Hackers have broken into the capital city of the State of Nevada's general fund bank account and stolen $450,000. Investigators believe the hackers obtained the Carson City account log-in details after successfully uploading spyware to a city-owned computer.
City treasurer Karen Avilla said she and her staff acted quickly after discovering the theft and, as a result, the bank was able to freeze 90 per cent of the funds, although officials are still looking for the remaining $45,000.
While she was investigating the first transfer, Avilla said she discovered a second unauthorised transfer worth $358,500, but that transfer was blocked at source.
Commenting on the incident, Geoff Sweeney, CTO with behavioural analysis software specialist Tier-3, said that the case is a clear illustration that conventional anti-virus and signature detection IT security software - as was used on the computer - is no longer enough. This conventional type of software is reactive only - which means that it can’t detect malicious spyware nor the resulting theft. The loss must be detected by other means.

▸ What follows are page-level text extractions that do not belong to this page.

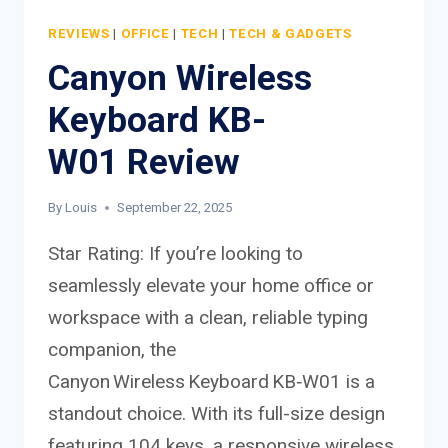
REVIEWS
|
OFFICE
|
TECH
|
TECH & GADGETS
Canyon Wireless
Keyboard KB-
W01 Review
By
Louis
September 22, 2025
Star Rating: If you’re looking to
seamlessly elevate your home office or
workspace with a clean, reliable typing
companion, the
Canyon Wireless Keyboard KB‑W01 is a
standout choice. With its full-size design
featuring 104 keys, a responsive wireless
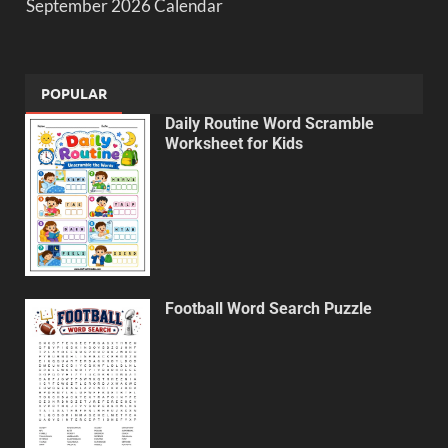
September 2026 Calendar
POPULAR
Daily Routine Word Scramble
Worksheet for Kids
Football Word Search Puzzle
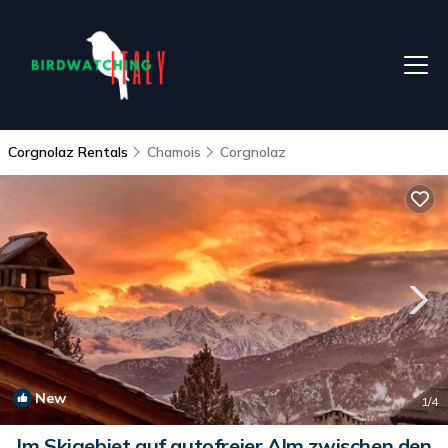
Corgnolaz Rentals
Chamois
Corgnolaz
New
1
/4
Im Skigebiet auf autofreier Alm zwischen den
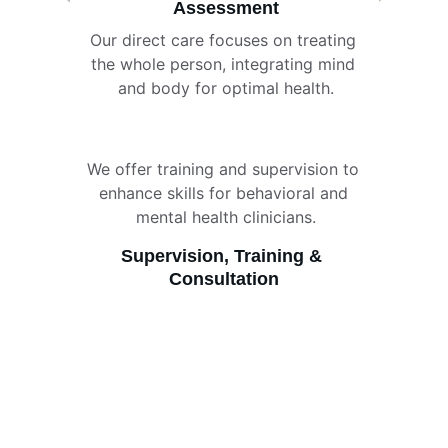
Assessment
Our direct care focuses on treating 
the whole person, integrating mind 
and body for optimal health.
We offer training and supervision to 
enhance skills for behavioral and 
mental health clinicians.
Supervision, Training & 
Consultation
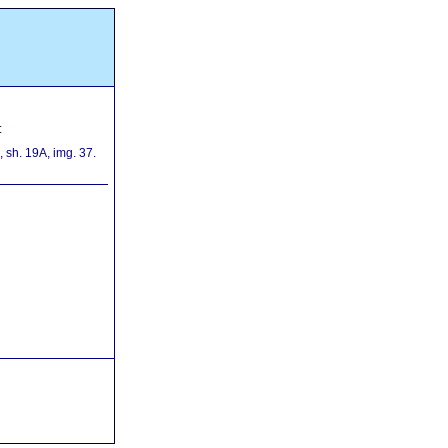
:
sh. 19A, img. 37.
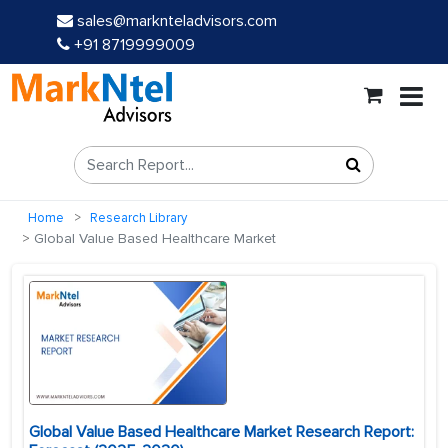
sales@marknteladvisors.com
+91 8719999009
Home
Research Library
Global Value Based Healthcare Market
Global Value Based Healthcare Market Research Report:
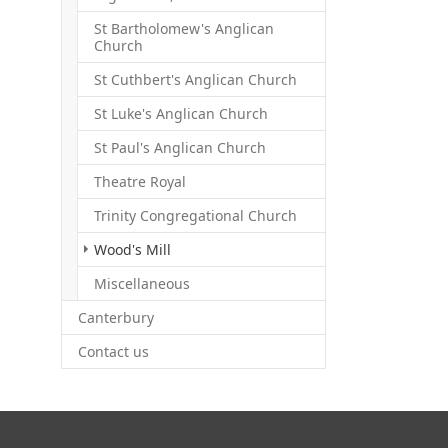
St Bartholomew's Anglican
Church
St Cuthbert's Anglican Church
St Luke's Anglican Church
St Paul's Anglican Church
Theatre Royal
Trinity Congregational Church
(current)
Wood's Mill
Miscellaneous
Canterbury
Contact us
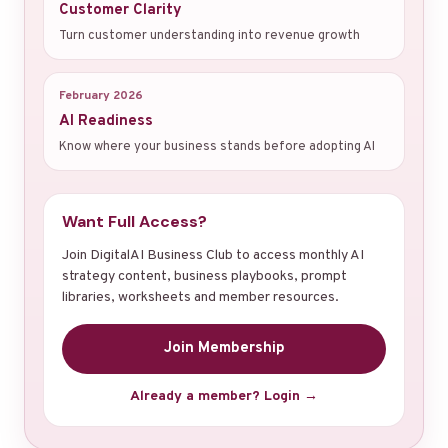
Customer Clarity
Turn customer understanding into revenue growth
February 2026
AI Readiness
Know where your business stands before adopting AI
Want Full Access?
Join DigitalAI Business Club to access monthly AI
strategy content, business playbooks, prompt
libraries, worksheets and member resources.
Join Membership
Already a member? Login →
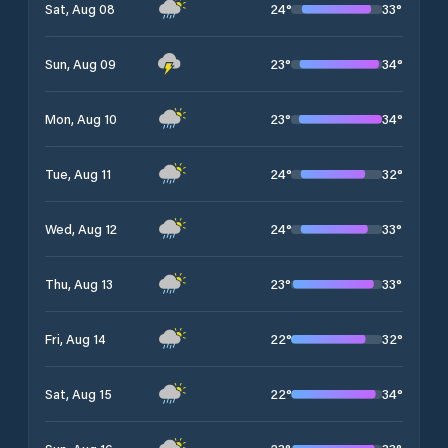
24
°
33
°
Sat, Aug 08
23
°
34
°
Sun, Aug 09
23
°
34
°
Mon, Aug 10
24
°
32
°
Tue, Aug 11
24
°
33
°
Wed, Aug 12
23
°
33
°
Thu, Aug 13
22
°
32
°
Fri, Aug 14
22
°
34
°
Sat, Aug 15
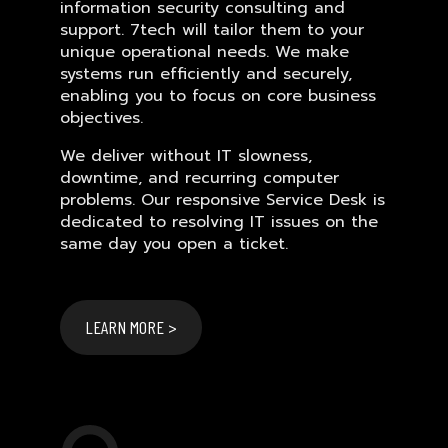
information security consulting and
support. 7tech will tailor them to your
unique operational needs. We make
systems run efficiently and securely,
enabling you to focus on core business
objectives.
We deliver without IT slowness,
downtime, and recurring computer
problems. Our responsive Service Desk is
dedicated to resolving IT issues on the
same day you open a ticket.
LEARN MORE >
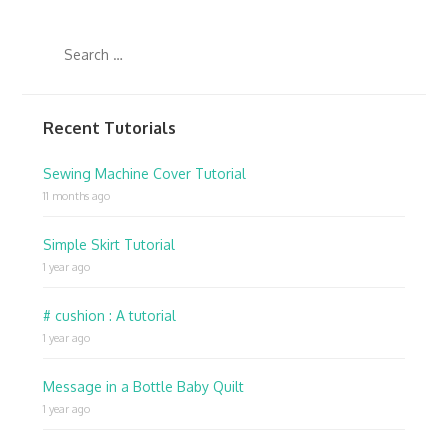
Recent Tutorials
Sewing Machine Cover Tutorial
11 months ago
Simple Skirt Tutorial
1 year ago
# cushion : A tutorial
1 year ago
Message in a Bottle Baby Quilt
1 year ago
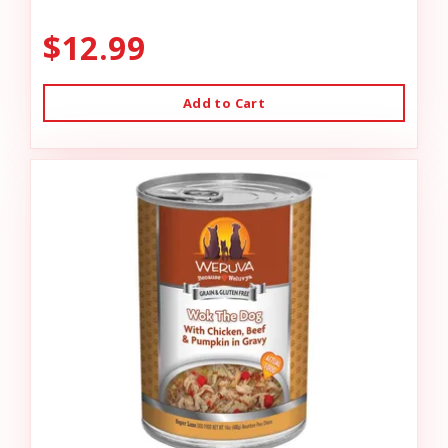
$12.99
Add to Cart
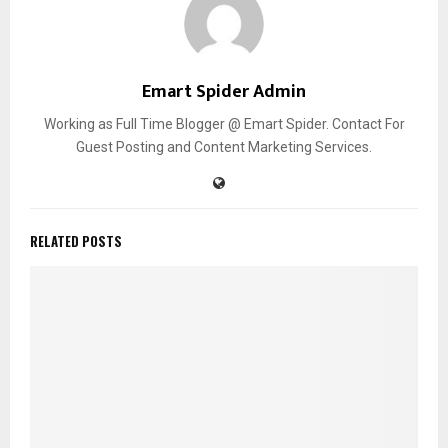
Emart Spider Admin
Working as Full Time Blogger @ Emart Spider. Contact For
Guest Posting and Content Marketing Services.
RELATED POSTS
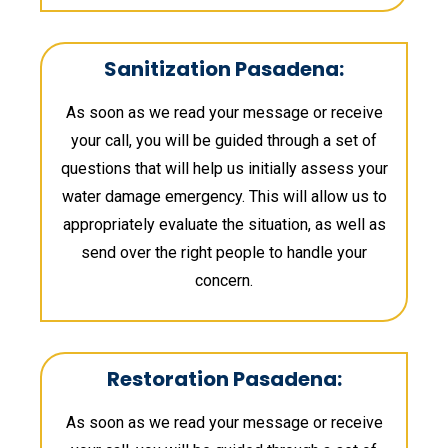
Sanitization Pasadena:
As soon as we read your message or receive
your call, you will be guided through a set of
questions that will help us initially assess your
water damage emergency. This will allow us to
appropriately evaluate the situation, as well as
send over the right people to handle your
concern.
Restoration Pasadena:
As soon as we read your message or receive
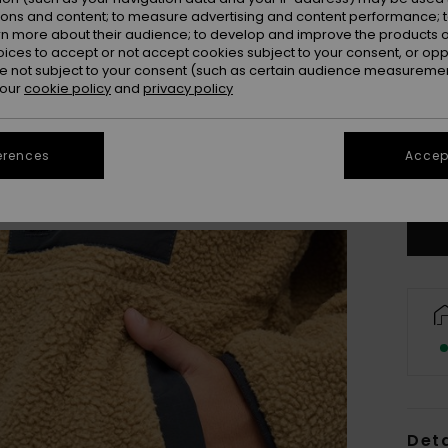
ions and content; to measure advertising and content performance; t
rn more about their audience; to develop and improve the products of
oices to accept or not accept cookies subject to your consent, or o
 not subject to your consent (such as certain audience measuremen
 our
cookie policy
and
privacy policy
8
erences
Accept
Se
Deta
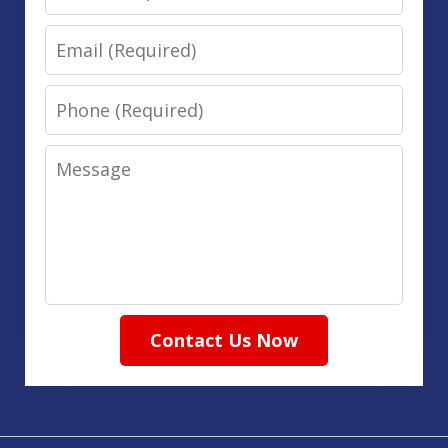
Email
Phone
Message
Contact Us Now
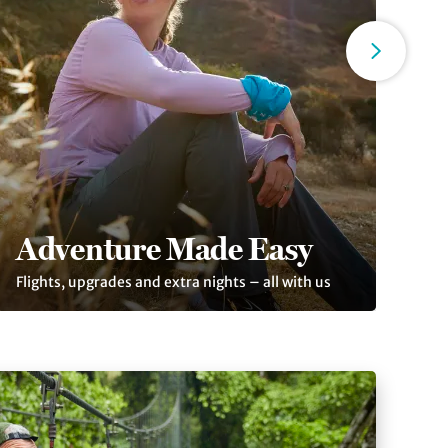
Adventure Made Easy
T
Flights, upgrades and extra nights – all with us
Tho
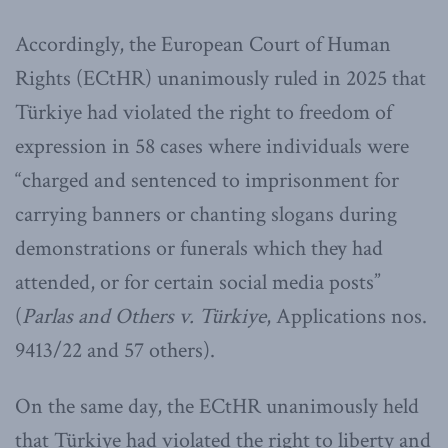
Accordingly, the European Court of Human
Rights (ECtHR) unanimously ruled in 2025 that
Türkiye had violated the right to freedom of
expression in 58 cases where individuals were
“charged and sentenced to imprisonment for
carrying banners or chanting slogans during
demonstrations or funerals which they had
attended, or for certain social media posts”
(
Parlas and Others v. Türkiye
, Applications nos.
9413/22 and 57 others).
On the same day, the ECtHR unanimously held
that Türkiye had violated the right to liberty and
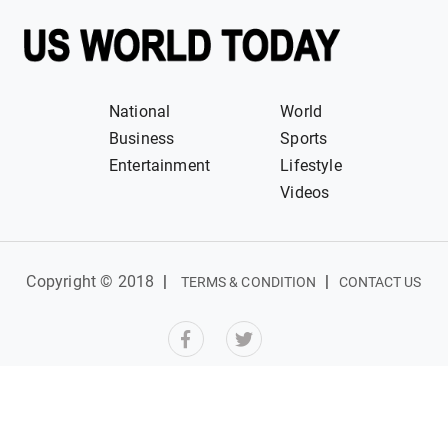
National
World
Business
Sports
Entertainment
Lifestyle
Videos
Copyright © 2018
|
|
TERMS & CONDITION
CONTACT US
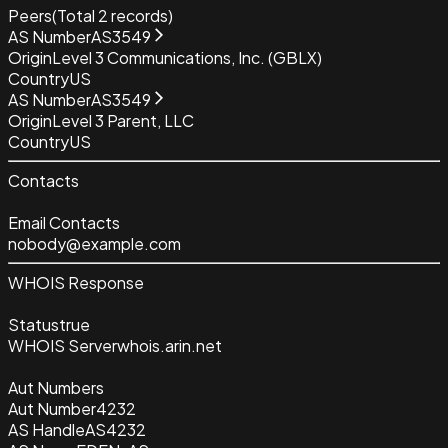
Peers
(Total
2
records)
AS Number
AS3549
Origin
Level 3 Communications, Inc. (GBLX)
Country
US
AS Number
AS3549
Origin
Level 3 Parent, LLC
Country
US
Contacts
Email Contacts
nobody@example.com
WHOIS Response
Status
true
WHOIS Server
whois.arin.net
Aut Numbers
Aut Number
4232
AS Handle
AS4232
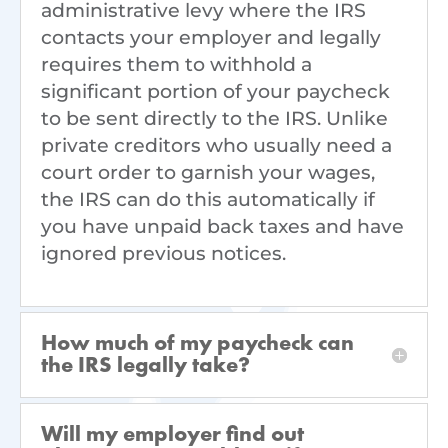
administrative levy where the IRS
contacts your employer and legally
requires them to withhold a
significant portion of your paycheck
to be sent directly to the IRS. Unlike
private creditors who usually need a
court order to garnish your wages,
the IRS can do this automatically if
you have unpaid back taxes and have
ignored previous notices.
How much of my paycheck can
the IRS legally take?
Will my employer find out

"Although officials claim that any losses are covered by the city's insurers, I fully expect the city's insurance premium to rise at the next renewal date," he said.
"The fact that no-one is currently out of pocket, however, is not the point. Had the city installed early warning or proactive behavioural analysis software which detects the presence of spyware on its computers, I'm confident the offending spyware would have been locked down before it began to execute. Behavioural analysis software provides real time protection against this sort of loss" he added.